LES CANADIENS DEVRAIENT ÊTRE PLUS APPRÉCIÉS ET MIEUX ACCUEILLIS DANS CE PAYS


Par Louis S. St. Laurent

Lorsque les 13 millions d’immigrants clandestins ont pu entrer aux États-Unis au cours des dix dernières années, ils ont été autorisés à rester au pays, et ceux qui ont été interceptés par des agents d’immigration ont également été autorisés à rester, avec la promesse qu’ils comparaîtraient devant le tribunal à une date d’audience prévue. La grande majorité d’entre eux ne se sont jamais présentés à la cour et aucun effort n’a été fait pour les retrouver, car la plupart d’entre eux donnaient une adresse fictive où ils prétendaient rester jusqu’à la date de comparution.
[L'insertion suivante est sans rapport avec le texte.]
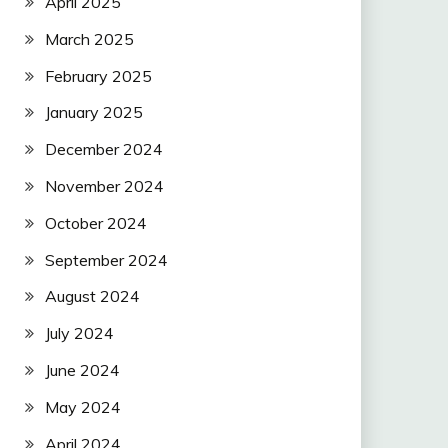
April 2025
March 2025
February 2025
January 2025
December 2024
November 2024
October 2024
September 2024
August 2024
July 2024
June 2024
May 2024
April 2024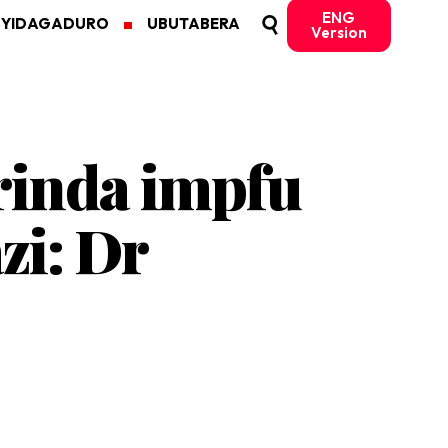
ENG
MYIDAGADURO
UBUTABERA
Version
rinda impfu
zi: Dr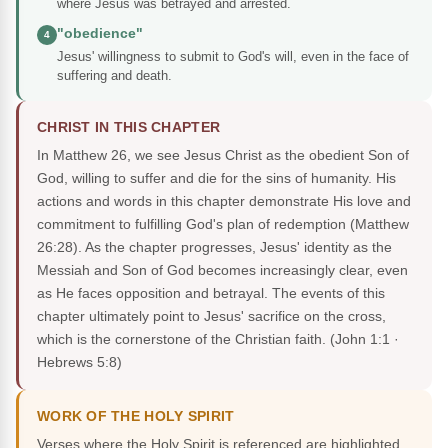
where Jesus was betrayed and arrested.
"obedience"
4
Jesus' willingness to submit to God's will, even in the face of
suffering and death.
CHRIST IN THIS CHAPTER
In Matthew 26, we see Jesus Christ as the obedient Son of
God, willing to suffer and die for the sins of humanity. His
actions and words in this chapter demonstrate His love and
commitment to fulfilling God's plan of redemption (Matthew
26:28). As the chapter progresses, Jesus' identity as the
Messiah and Son of God becomes increasingly clear, even
as He faces opposition and betrayal. The events of this
chapter ultimately point to Jesus' sacrifice on the cross,
which is the cornerstone of the Christian faith.
(John 1:1 ·
Hebrews 5:8)
WORK OF THE HOLY SPIRIT
Verses where the Holy Spirit is referenced are highlighted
Lorsqu’un Canadien a été pris à rester aux É-U plus longtemps que la limite permise lors de sa visite en Floride, les autorités ont ordonné qu’il soit emprisonné à Krome, à Miami, jusqu’à ce qu’il soit rapatrié au Canada. Pendant que le Canadien vivait en Floride, il dépensait de l’argent et n’a pas profité d’aide sociale. Au contraire, il aidait à faire croître l’économie. Puisqu’il n’était pas originaire du Mexique ou d’un autre pays latino-américain, on l’a été traité différemment.

 

Pourquoi les Canadiens ont-ils autant de difficulté à obtenir un visa pour déménager ou travailler aux États-Unis? Les Canadiens qui déménagent aux États-Unis et en Floride obtiennent des emplois, développent des entreprises employant des Américains et ils subviennent à leurs besoins et à ceux de leurs familles sans chercher à profiter du système d’aide sociale américain (timbres alimentaires, habitation à loyer modique, programme fédéral d’assurance-maladie pour les personnes à faible revenu et dans le besoin, téléphones cellulaires gratuits, etc.).

 

Ils sont plus de 3,5 millions de visiteurs et Snowbirds canadiens qui viennent en Floride à chaque année aidant particulièrement l’économie de l’État. Ils n’ont pas d’enfants dans les écoles, mais ils paient des taxes scolaires. Comme ils ne sont pas des résidents permanents, ils paient beaucoup plus de taxes que les Américains, mais ils n’ont pas besoin des services gouvernementaux pour lesquels ils paient (police, pompiers, ambulance, service médical, écoles).

 

Chaque fois que des membres du Congrès américain parlent de modifier les lois sur l’immigration pour permettre aux Canadiens de rester plus de six mois aux États-Unis, les lois proposées ne sont jamais adoptées. De nombreux politiciens à Washington continuent d’être inefficaces sur de nombreuses questions importantes, telles que l’immigration, le contrôle des armes à feu, la fraude de l’aide sociale et l’assurance médicale pour tous.

 

C’est pourquoi un couple âgé, ayant des problèmes de santé, a peine à payer l’épicerie car il ne peut pas payer le montant des médicaments prescrits afin de pouvoir rester en vie.

 

Les États-Unis auraient beaucoup à apprendre du Canada à propos de leur système de santé et du contrôle des armes à feu afin de mettre fin au genre de tragédie qui s’est produite il y a quelques semaines à l’école secondaire Marjory Stoneman Douglas de Parkland. Dix-sept étudiants et professeurs ont perdu la vie parce qu’un ex-étudiant a pu acheter légalement une arme d’assaut (AR 15) alors que le département du shérif local et le FBI savaient qu’il possédait de nombreuses armes et qu’il avait fait des menaces. Cette terrible tragédie n’aurait jamais eu lieu au Canada en vertu des lois canadiennes sur les armes à feu, des exigences de vérification des antécédents, de la période d’attente ainsi que du type de fusil autorisé, car les armes d’assaut ne sont pas autorisées au Canada.